Extract:
By Jeffrey Kadiic
A co-founder and managing partner at Evolution, Jeffrey has spent the past 15 years as an investor and private equity professional with a true passion for working with dynamic small businesses. @kadlic
Creating a measurable and achievable strategic plan is vital to the success of your small business. A plan is your roadmap to your future, what you are going to be measured against and importantly, planning facilitates the process of getting the entire management team on the same page. In that sense, your plan is a great communication tool and should be shared with all stakeholders including employees, your board of directors, outside investors, banks and even with customers and suppliers. Accurately predicting your future inspires confidence with all of these stakeholders.
I believe there are three concepts at work when putting together a plan. First, are the assumptions used to generate the financial aspect of your plan, second are the guiding principles of your organization that drive how the plan will come together and third that the plan is SMART: Specific, Measurable, Attainable, Relevant and Timely. All of this planning will be more accurate and by definition more useful if you can gain the perspective of your outside advisors who have similar but not necessarily the same experience.

Dataset:
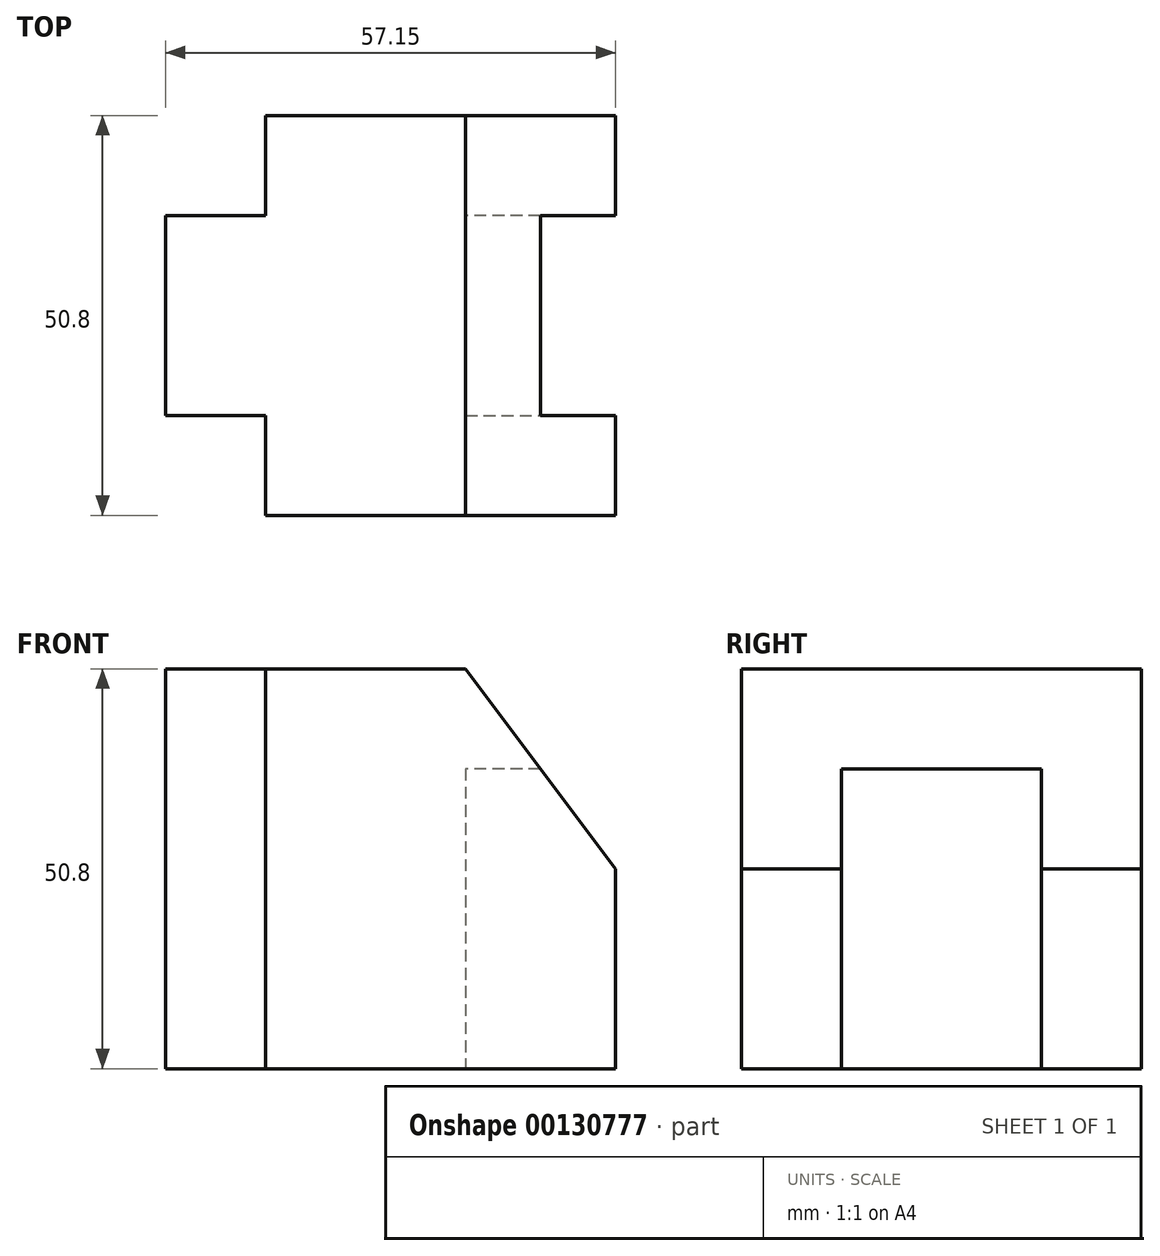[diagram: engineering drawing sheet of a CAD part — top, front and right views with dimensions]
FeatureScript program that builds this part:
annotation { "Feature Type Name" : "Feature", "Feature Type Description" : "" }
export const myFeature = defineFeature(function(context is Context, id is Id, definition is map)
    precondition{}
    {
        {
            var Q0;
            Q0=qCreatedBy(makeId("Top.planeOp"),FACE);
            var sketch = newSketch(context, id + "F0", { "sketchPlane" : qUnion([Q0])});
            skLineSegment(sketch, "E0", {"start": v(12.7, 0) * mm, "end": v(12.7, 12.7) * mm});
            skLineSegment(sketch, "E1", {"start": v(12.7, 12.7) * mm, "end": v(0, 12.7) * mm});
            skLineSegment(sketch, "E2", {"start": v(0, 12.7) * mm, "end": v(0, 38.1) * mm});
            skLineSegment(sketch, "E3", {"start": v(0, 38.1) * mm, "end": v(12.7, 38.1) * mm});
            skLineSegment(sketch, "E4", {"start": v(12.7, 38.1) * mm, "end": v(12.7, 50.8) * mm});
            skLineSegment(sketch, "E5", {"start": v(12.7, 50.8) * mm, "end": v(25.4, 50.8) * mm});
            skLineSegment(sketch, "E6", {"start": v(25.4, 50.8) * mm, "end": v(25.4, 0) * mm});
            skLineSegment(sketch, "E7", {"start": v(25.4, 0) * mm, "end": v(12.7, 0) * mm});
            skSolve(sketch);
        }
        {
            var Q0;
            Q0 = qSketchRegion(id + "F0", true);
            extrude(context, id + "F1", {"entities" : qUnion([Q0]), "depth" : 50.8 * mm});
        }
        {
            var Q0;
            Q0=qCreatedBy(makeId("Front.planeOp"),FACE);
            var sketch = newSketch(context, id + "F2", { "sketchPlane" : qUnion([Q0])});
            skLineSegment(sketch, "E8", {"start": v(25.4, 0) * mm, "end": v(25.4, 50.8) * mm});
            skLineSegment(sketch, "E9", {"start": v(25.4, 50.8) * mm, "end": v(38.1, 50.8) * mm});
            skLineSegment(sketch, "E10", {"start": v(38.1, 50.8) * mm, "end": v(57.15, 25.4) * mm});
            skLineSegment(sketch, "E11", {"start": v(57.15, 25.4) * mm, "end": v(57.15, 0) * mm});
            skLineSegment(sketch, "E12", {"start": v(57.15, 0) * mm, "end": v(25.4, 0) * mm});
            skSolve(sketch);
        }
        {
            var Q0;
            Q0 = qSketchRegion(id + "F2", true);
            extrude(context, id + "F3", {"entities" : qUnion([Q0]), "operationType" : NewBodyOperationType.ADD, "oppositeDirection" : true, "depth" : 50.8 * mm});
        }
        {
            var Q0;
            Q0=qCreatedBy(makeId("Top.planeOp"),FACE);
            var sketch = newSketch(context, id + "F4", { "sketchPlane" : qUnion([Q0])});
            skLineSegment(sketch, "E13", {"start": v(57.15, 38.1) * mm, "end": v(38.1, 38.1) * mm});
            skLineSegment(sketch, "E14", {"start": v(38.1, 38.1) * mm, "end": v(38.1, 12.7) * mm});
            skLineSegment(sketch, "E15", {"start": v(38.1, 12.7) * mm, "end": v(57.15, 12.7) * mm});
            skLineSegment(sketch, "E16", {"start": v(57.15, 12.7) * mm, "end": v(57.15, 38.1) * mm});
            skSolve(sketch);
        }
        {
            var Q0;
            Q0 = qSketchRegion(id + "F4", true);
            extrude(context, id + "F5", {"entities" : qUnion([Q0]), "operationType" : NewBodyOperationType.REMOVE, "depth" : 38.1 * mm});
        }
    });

Tasks to complete:
1. According to the strategic planning piece above, why should a small business's plan be shared with all stakeholders? Answer in one to three sentences.
2. Answer these questions from the strategic planning piece, one answer per line:
(a) For how many years has the co-founder of Evolution worked as an investor and private equity professional?
(b) What does SMART stand for?
(c) What is the first of the three concepts at work when putting together a plan?
3. Extract a passage from the strategic planning piece exactly as it appears. Begin at the words "By Jeffrey Kadiic" and stop after "of these stakeholders.".

Answers for the tasks:
1. Planning gets the whole management team on the same page, which makes the plan a strong communication tool. Accurately predicting the future also inspires confidence in stakeholders such as employees, the board, investors, banks, customers and suppliers.

2.
(a) 15 years.
(b) Specific, Measurable, Attainable, Relevant and Timely.
(c) The assumptions used to generate the financial aspect of the plan.

3.
By Jeffrey Kadiic
A co-founder and managing partner at Evolution, Jeffrey has spent the past 15 years as an investor and private equity professional with a true passion for working with dynamic small businesses. @kadlic
Creating a measurable and achievable strategic plan is vital to the success of your small business. A plan is your roadmap to your future, what you are going to be measured against and importantly, planning facilitates the process of getting the entire management team on the same page. In that sense, your plan is a great communication tool and should be shared with all stakeholders including employees, your board of directors, outside investors, banks and even with customers and suppliers. Accurately predicting your future inspires confidence with all of these stakeholders.